A sure source of stops is when the model has difficulty understanding what the user is saying. For example, in our application, the assistant might need to ask for the user’s first and last name and phone number. Once the user has provided them, the assistant must repeat them and ask for confirmation if they are correct.
In my tests I used my old landline number as a phone number, which was ....00.... (the international prefix is ​​omitted). The double zero 00 in the middle causes the model to have serious problems. When the assistant asks for confirmation, at least 70% of the time it repeats the number with an extra zero, a third zero, like .....00, and then stops. The user says I can’t hear you anymore and the assistant starts repeating the number with the same error, the third zero, and then stops. And this loop continues until the session is forcibly terminated. What surprised me is that, unlike other problems that are random, since AI is a statistical machine, this behavior is almost systematic.
Please note that our application is in Italian.
If you need it, I have the transcriptions and audio recordings of the sessions. They’re obviously in Italian. There are no privacy or GDPR concerns. We’re still in the testing phase.

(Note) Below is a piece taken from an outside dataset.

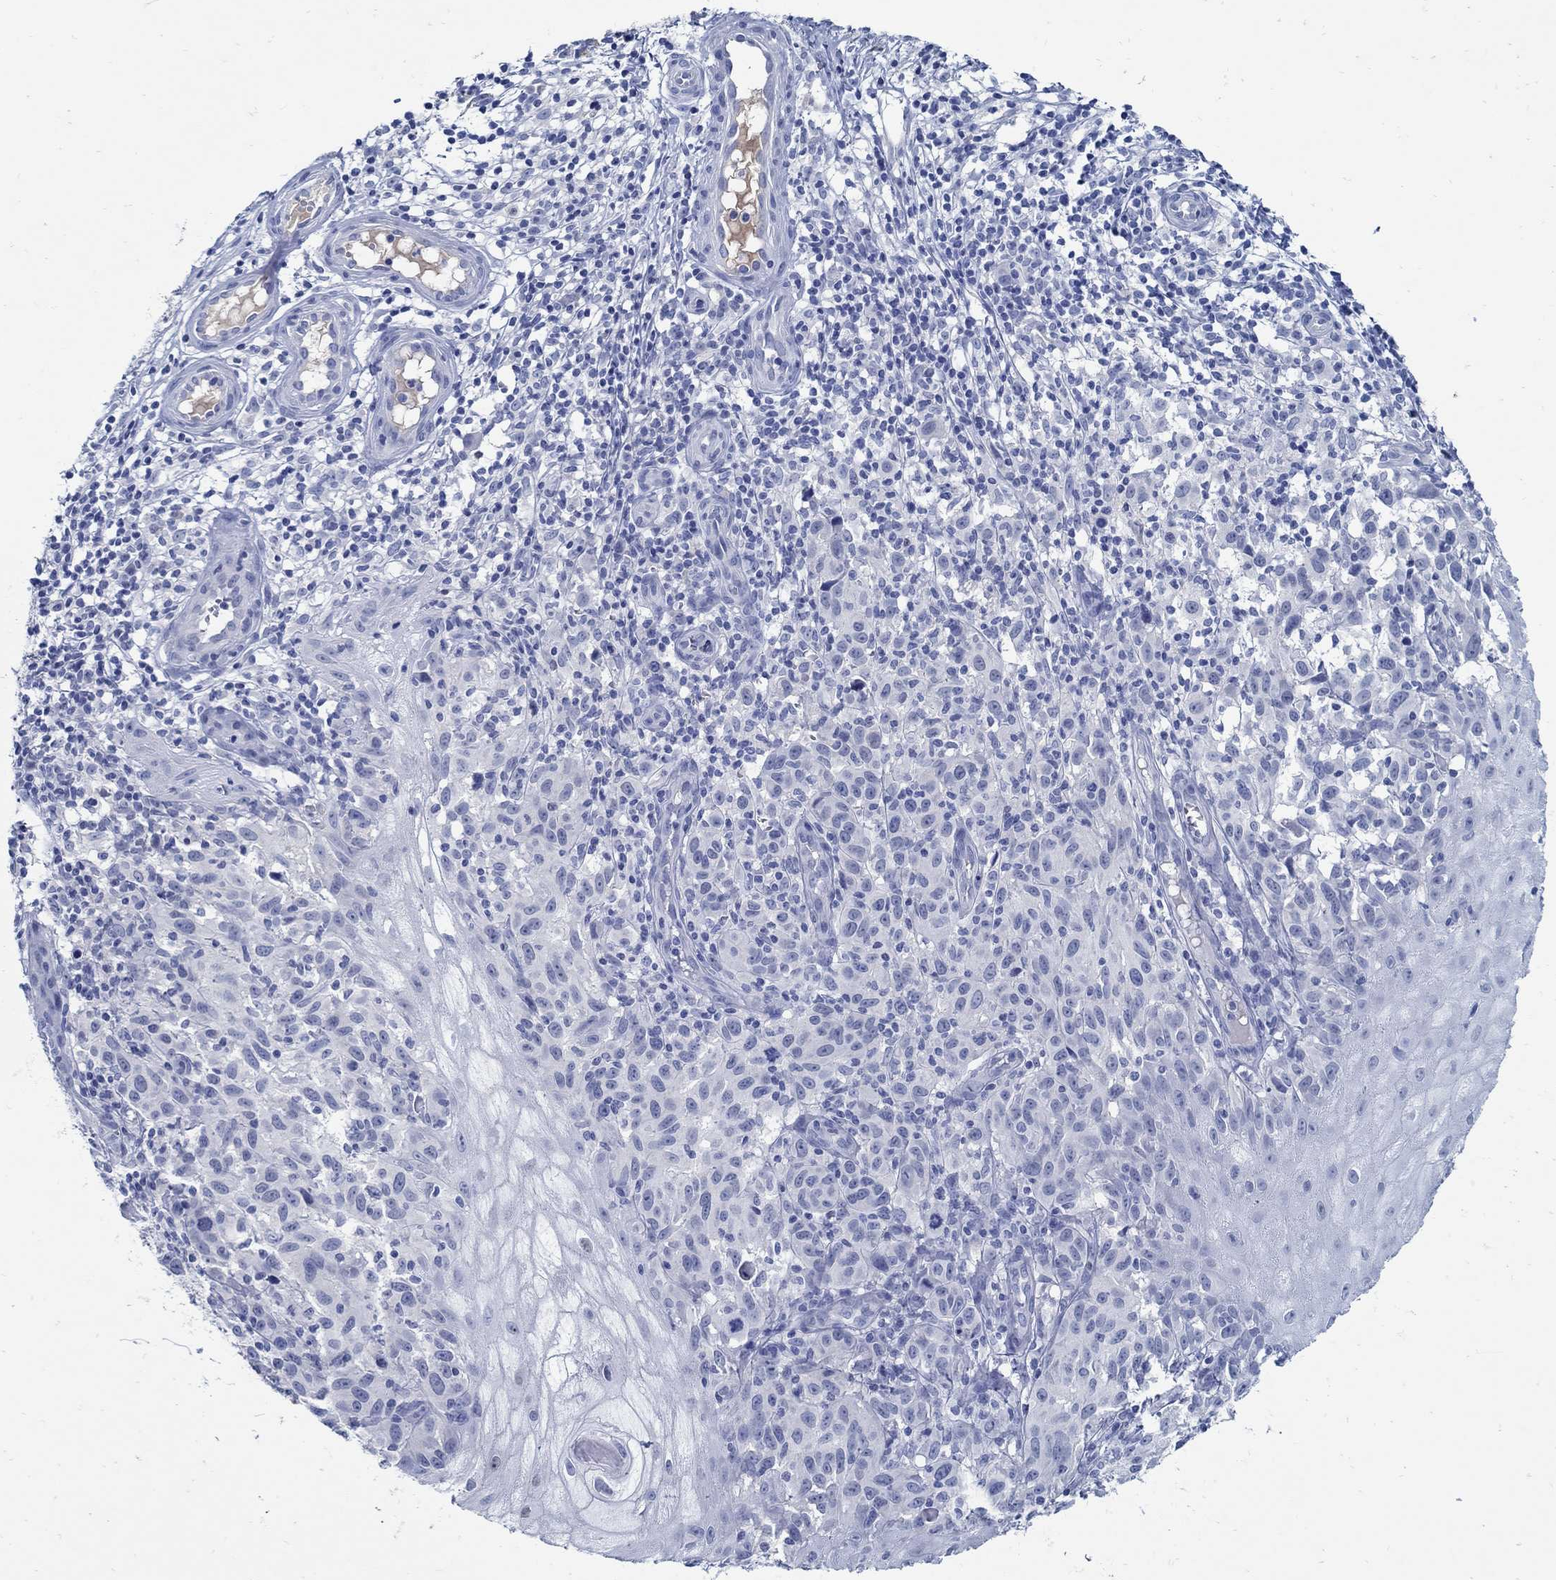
{"staining": {"intensity": "negative", "quantity": "none", "location": "none"}, "tissue": "melanoma", "cell_type": "Tumor cells", "image_type": "cancer", "snomed": [{"axis": "morphology", "description": "Malignant melanoma, NOS"}, {"axis": "topography", "description": "Skin"}], "caption": "Malignant melanoma stained for a protein using immunohistochemistry (IHC) shows no positivity tumor cells.", "gene": "PAX9", "patient": {"sex": "female", "age": 53}}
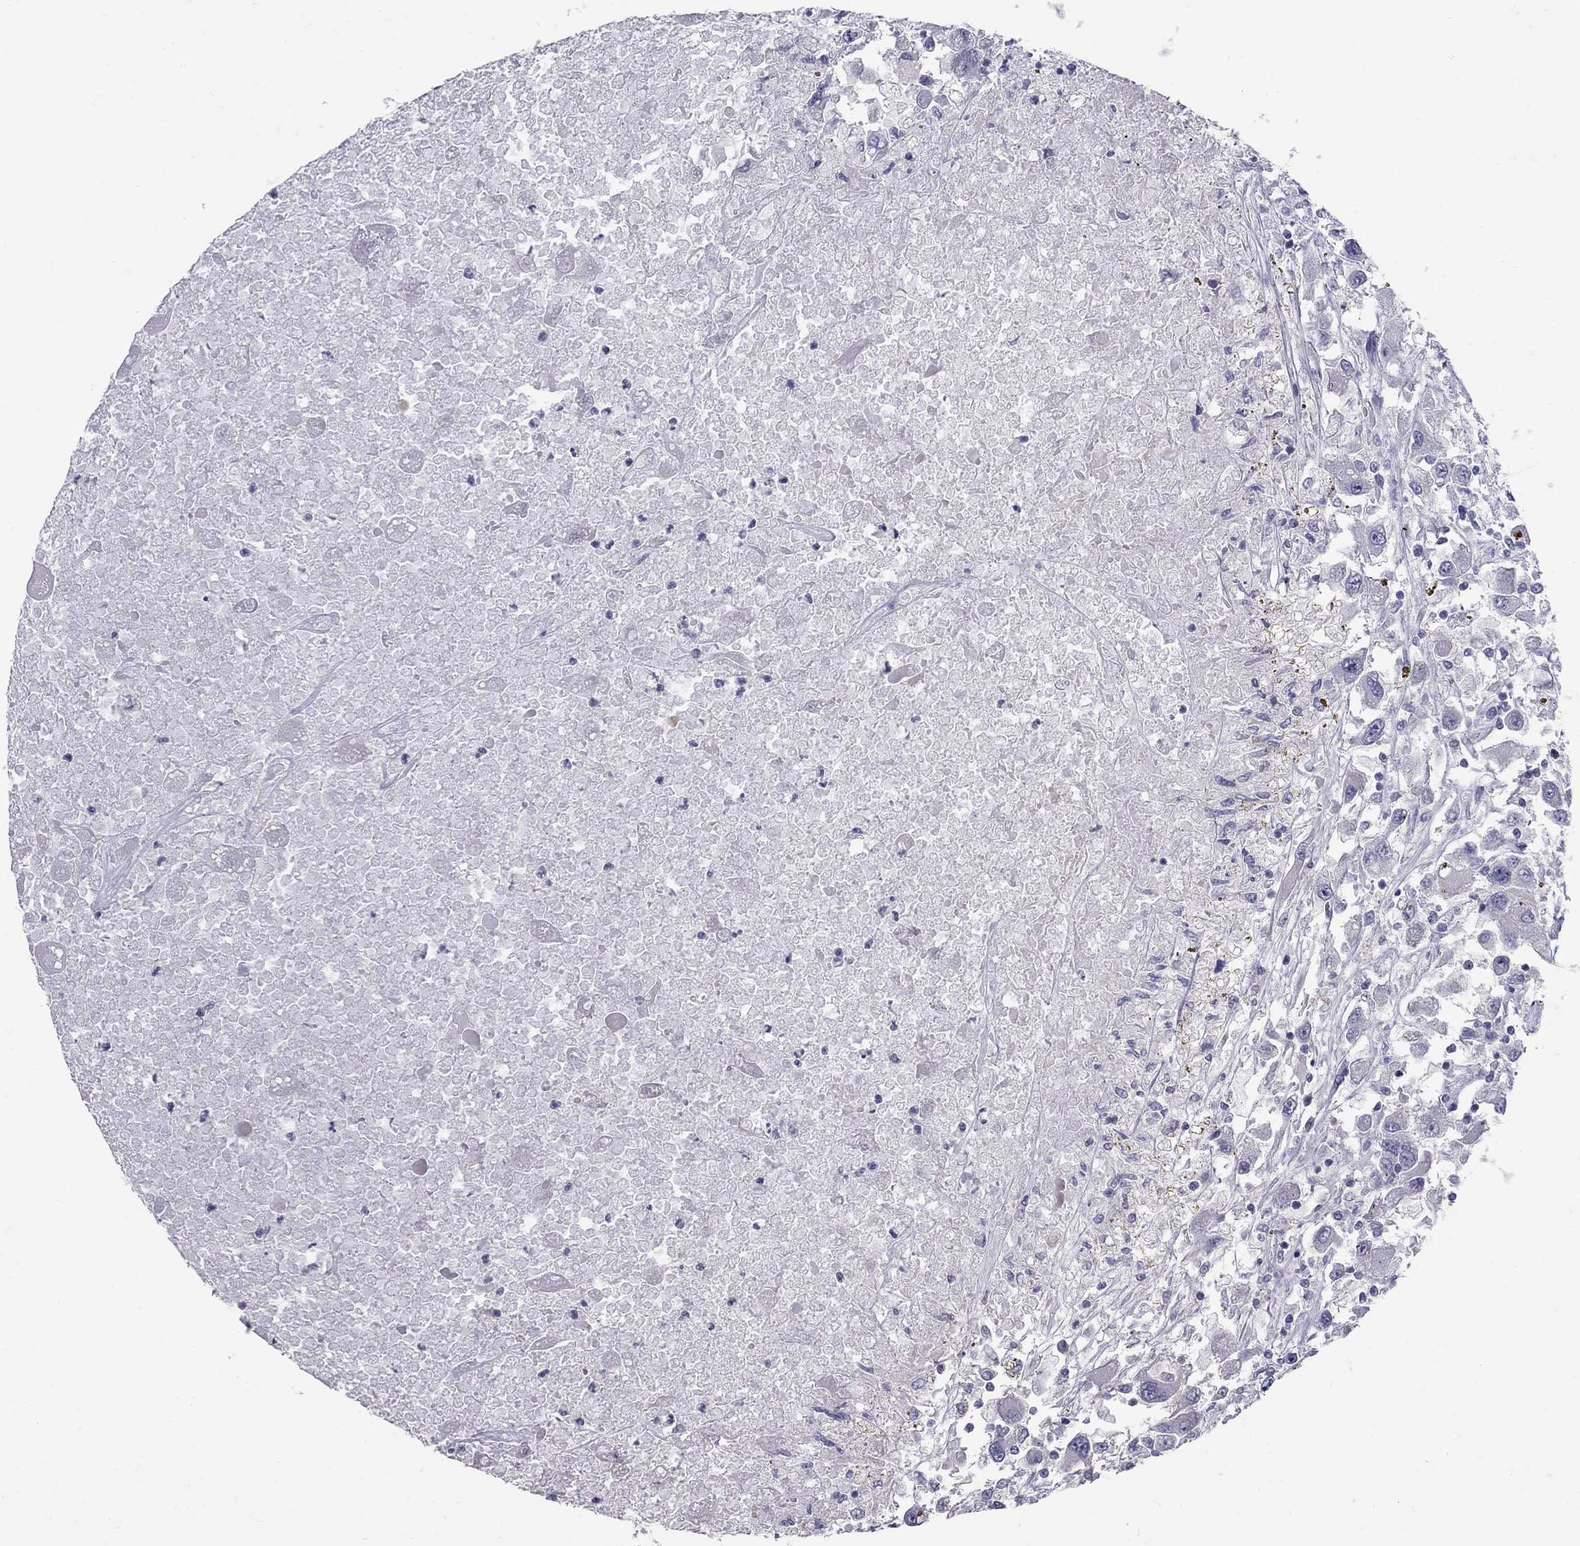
{"staining": {"intensity": "negative", "quantity": "none", "location": "none"}, "tissue": "renal cancer", "cell_type": "Tumor cells", "image_type": "cancer", "snomed": [{"axis": "morphology", "description": "Adenocarcinoma, NOS"}, {"axis": "topography", "description": "Kidney"}], "caption": "Protein analysis of renal cancer (adenocarcinoma) demonstrates no significant staining in tumor cells.", "gene": "NRARP", "patient": {"sex": "female", "age": 67}}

The positive aspect of this update are:

  • The token generation suddenly stops issue is less frequent.
  • The quality of voice tone and speech has improved dramatically. It’s much less robotic now. It has much more imagination in finding words, and this makes it very similar to a human assistant. Is a huge step forward.
  • Function calls now work as expected, which is also a very welcome improvement.

Thank you for your valuable work.
Ciao

1 Like